ENRG:No more delay - Mandiri Sekuritas

ENRG confirmed that all projects are on schedule with the signing of GSA in the Kangean TSB field attractively priced at US$5.15/boe, higher than the initial estimate of US$3.7-4.2/boe. This is a positive development after delays in the past marred ENRG’s outlook. In addition, small but meaningful flow from the Kangean PUO and Bentu PSC showed that ENRG keeps ramping up its reserves. On the other hand, we should value ENRG’s acquisition of the offshore Masela Block, which was very cheaply priced at US$0.3/boe. Valuation wise, ENRG still trades cheaply at EV/2P US$1.4/boe, the lowest among its peers. Maintain Buy at Rp180/share.

Kangean GSA has been signed. ENRG has recently signed the GSA for the Kangean PSC with PLN, Pertamina Gas (Pertagas), and Indogas. As a result of rising commodity and energy prices, gas ASP was also attractive at US$5.15/mmbtu (3% escalation), higher than the expectation of US$3.7-4.2/boe. We see the signing positively as this is a final affirmation that the Kangean TSB field (25 mboepd of gas) is on schedule to produce first gas in 1Q12. High ASP will certainly beneficial for ENRG and may also be seen as the first step to obtain deal with even higher ASP in the future.

Ramping up production continues. Previously, ENRG has also commenced oil and gas production at the Kangean PUO field and Bentu PSC totaling 2,500 boepd oil and 3,500 boepd gas, respectively. We consider this a satisfactory performance while ENRG is for the Kangean TSB’s flow next year. In addition to that, oil discovery from the Malacca Strait and Gelam TAC (totaling around 1,200 bopd) provided us high conviction that production ramp up is occurring.

Masela: one of the finest deals. Many investors have realized that Masela block contains abundant gas and condensate reserve of around 306 mmboe (net WI). Yet, the interesting part rarely exposed is that the resource-rich block (30-year worth of LNG) was bought at a very attractive price of about US$0.3/boe, much lower than 2010 deals average of US$10.6/boe (IHS Global Upstream M&A). This indicated ENRG’s good bargaining ability to acquire valuable projects. Moreover, Masela purchase not only raised ENRG reserve upward but also R/P ratio to 7.2 years (higher than peer average), which we think is fairly essential for an upstream company.

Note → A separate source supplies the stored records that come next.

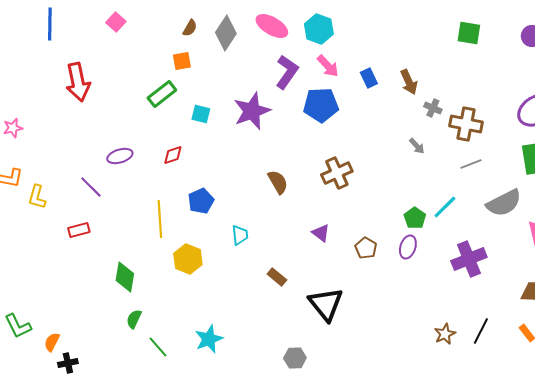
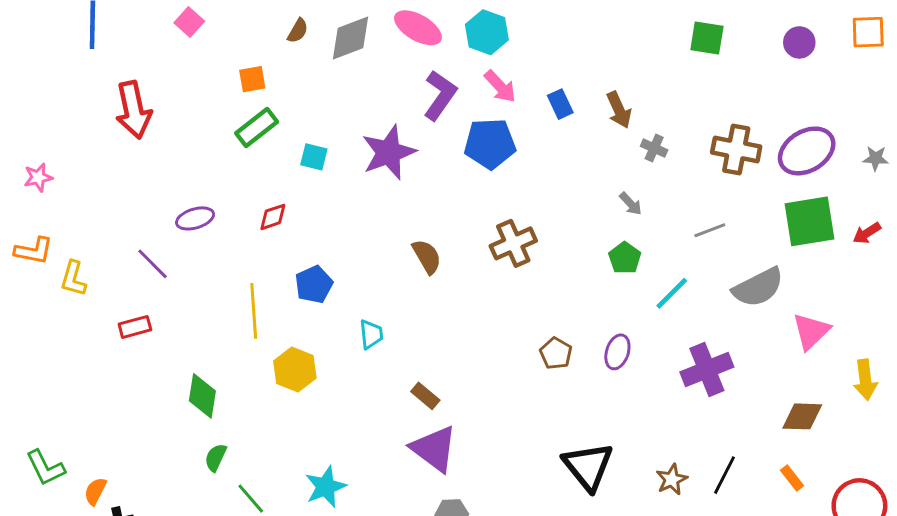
gray diamond: (226, 33) -> (351, 38), turned 36
orange square: (182, 61) -> (252, 79), moved
brown cross: (466, 124) -> (736, 150), moved
green pentagon: (415, 218) -> (625, 258), moved
purple triangle: (321, 233) -> (434, 449), moved, size x1.8
black triangle: (326, 304) -> (588, 466), moved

Maintain Buy recommendation at Rp180/share. Valuation wise, we view ENRG is at a very appealing level with EV/2P US$1.4/boe, which is the lowest among its peers (table 3), thanks to Masela. However, we admit concerns over its interest burden are still there although it is already minimized post rights issue last year. Hence, we maintain our Buy call on ENRG at TP of Rp180 (25% discount).